Today, Élisabeth Brière, Parliamentary Secretary to the Minister of Mental Health and Addictions and Associate Minister of Health and Member of Parliament for Sherbrooke, announced funding of nearly $200,000 for two research projects that will be led by researchers at Université de Sherbrooke. The projects will provide evidence to inform interventions to prevent serious harms related to alcohol use and support Canadians experiencing issues with alcohol use, which is the most commonly used substance in the country. While its consumption is legal and socially acceptable, alcohol use causes significant harm to the health and safety of Canadians and can aggravate societal problems such as homelessness.
Dr. Marie Claude Ouimet has received $100,000 to study how to prevent people who have been charged with impaired driving from repeating the offence. Dr. Ouimet will collaborate with health professionals and traffic safety experts to collect and analyze data on the policies and processes for managing cases of impaired driving in Quebec. The project will lead to new approaches for assessing offenders and targeting interventions to prevent them for driving impaired in the future. While the rate of impaired driving has declined significantly over the last few decades, it remains a major public safety issue in Canada.

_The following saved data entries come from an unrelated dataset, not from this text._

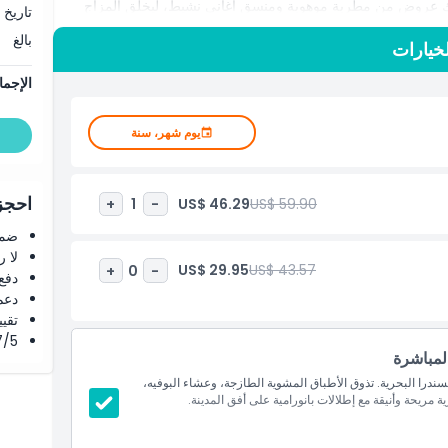
ي ذلك عروض من مطربة موهوبة ومنسق أغاني نشيط، ليخلق المزاج
تاريخ 
ومانسي. سواء كنت تحتفل بمناسبة خاصة أو تستكشف أفضل رحلات
بالغ
لخيارات
لات الراقية، والإطلالات البانورامية، والترفيه العالمي على مياه دبي
الإجما
يوم شهر، سنة
احجز 
US$ 46.29
US$ 59.90
+
1
-
ضما
لا 
US$ 29.95
US$ 43.57
+
0
-
دفع
دعم
تقييم 4.8 من 5 ⭐ ع
4.7/5 ⭐ التق
لمباشرة
را البحرية. تذوق الأطباق المشوية الطازجة، وعشاء البوفيه،
ة مريحة وأنيقة مع إطلالات بانورامية على أفق المدينة.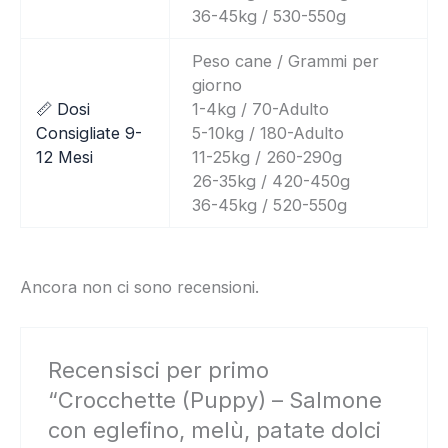
36-45kg / 530-550g
Peso cane / Grammi per
giorno
📏 Dosi
1-4kg / 70-Adulto
Consigliate 9-
5-10kg / 180-Adulto
12 Mesi
11-25kg / 260-290g
26-35kg / 420-450g
36-45kg / 520-550g
Ancora non ci sono recensioni.
Recensisci per primo
“Crocchette (Puppy) – Salmone
con eglefino, melù, patate dolci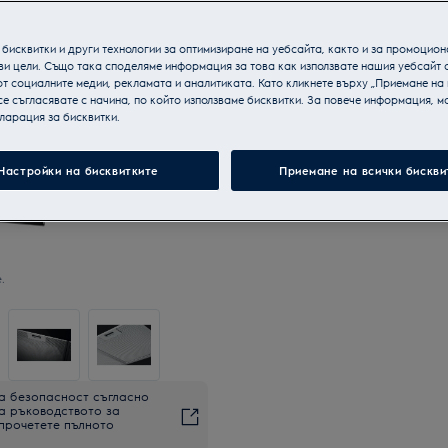
бисквитки и други технологии за оптимизиране на уебсайта, както и за промоцион
ви цели. Също така споделяме информация за това как използвате нашия уебсайт 
т социалните медии, рекламата и аналитиката. Като кликнете върху „Приемане на
се съгласявате с начина, по който използваме бисквитки. За повече информация, мо
ларация за бисквитки.
Настройки на бисквитките
Приемане на всички бискви
.
а безопасност съгласно
на ръководството за
 прочетете пълното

Dr. Vincent Wagner has received $99,890 for a project that aims to improve access to treatment programs for people who are experiencing issues with alcohol use, aging, and homelessness. This research will guide the development of interventions to address the complex needs of this group who are at high risk of harm. Many Canadians experiencing issues with alcohol use also face challenges in other areas of their lives.
These projects are two of 20 new research projects that were recently funded through a partnership between the CIHR Institute of Neurosciences, Mental Health and Addiction and the Canadian Cancer Society. This research will generate data and evidence that will increase our knowledge base on the harms related to alcohol use and how to prevent and minimize them.